Work to complete:
1. Answer these questions using the passage on the steelworkers' union:
(a) How many active and retired members does the union have?
(b) In what state and year was the union born?
(c) Who eventually broke up the strikes at Carnegie Steel?
2. Carry on the passage about the steelworkers' union, beginning after its final sentence.

++++ Selected passage ++++

I’m willing to bet that many in America pass by a steelworker every week without knowing they do more than smelt, mine for ore and hammer metals; they are in industries as diverse as pharmaceuticals and nursing.
This group of 1.2 million active and retired members is among the largest industrial unions in the U.S., born in Pennsylvania in 1942. But its origin really goes back to the late 1800s when mill workers who saw their wages cut at Carnegie Steel engaged in strikes that were eventually broken up by Pinkerton detectives. Steelworkers fought back, and some died, in those early clashes with management. They understood then what we know today: there is nothing more empowering on the job than a strong union.
USW members today benefit from those early union pioneers. And the rest of the economy benefits from their current tireless efforts that help all of us, such as fighting unfair trade policies and practices, knocking down hurdles to increase our exports and strengthening our Buy America laws. USW also thinks outside of the box on forging partnerships with eco-friendly groups to create new green union jobs in America.

++++ Information supplied ++++

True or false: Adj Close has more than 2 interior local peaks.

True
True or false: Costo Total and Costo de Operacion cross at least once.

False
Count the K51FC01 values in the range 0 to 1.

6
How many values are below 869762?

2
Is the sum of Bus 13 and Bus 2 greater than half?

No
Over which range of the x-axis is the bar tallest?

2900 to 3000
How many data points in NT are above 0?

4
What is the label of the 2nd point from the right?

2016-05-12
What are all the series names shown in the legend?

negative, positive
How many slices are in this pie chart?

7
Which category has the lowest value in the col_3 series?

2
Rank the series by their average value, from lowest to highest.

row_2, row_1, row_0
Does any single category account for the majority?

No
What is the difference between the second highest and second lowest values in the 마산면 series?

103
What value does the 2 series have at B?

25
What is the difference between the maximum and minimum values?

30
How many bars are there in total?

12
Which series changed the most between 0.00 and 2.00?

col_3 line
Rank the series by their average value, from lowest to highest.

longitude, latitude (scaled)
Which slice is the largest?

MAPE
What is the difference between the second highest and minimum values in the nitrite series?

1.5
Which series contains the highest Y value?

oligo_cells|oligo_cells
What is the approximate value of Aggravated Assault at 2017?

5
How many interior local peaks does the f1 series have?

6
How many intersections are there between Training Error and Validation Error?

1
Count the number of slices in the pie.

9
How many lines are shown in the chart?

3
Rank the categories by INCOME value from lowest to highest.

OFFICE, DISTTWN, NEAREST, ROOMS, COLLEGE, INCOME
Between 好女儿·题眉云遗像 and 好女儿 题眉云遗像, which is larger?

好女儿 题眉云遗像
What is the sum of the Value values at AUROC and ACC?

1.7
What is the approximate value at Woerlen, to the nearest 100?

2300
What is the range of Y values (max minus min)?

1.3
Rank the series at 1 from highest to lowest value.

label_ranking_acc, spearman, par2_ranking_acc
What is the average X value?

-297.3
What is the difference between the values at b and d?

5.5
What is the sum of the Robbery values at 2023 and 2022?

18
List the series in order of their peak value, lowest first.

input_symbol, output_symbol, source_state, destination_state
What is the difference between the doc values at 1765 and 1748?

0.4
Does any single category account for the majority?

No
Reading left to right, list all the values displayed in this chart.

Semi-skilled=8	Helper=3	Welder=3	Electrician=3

++++

Per-task answers:
1.
(a) 1.2 million
(b) Pennsylvania, 1942
(c) Pinkerton detectives

2.
When it comes to job creation, USW International President Leo Gerard has been vocal about investing in small businesses, passing a surface transportation funding bill, and putting more resources into manufacturing to put more Americans back to work. Leo is challenging our nation to start building things again and to think big about how we boost an industrial base that has been on a steady decline as our global competitors build and expand theirs.
It is fitting that USW members today are at the Music Hall in the Cleveland Public Auditorium to celebrate this milestone because it was seven decades ago that the union was founded in that very location. Enjoy and be proud today USW member! Transportation labor salutes you for all you do to MOVEAmerica.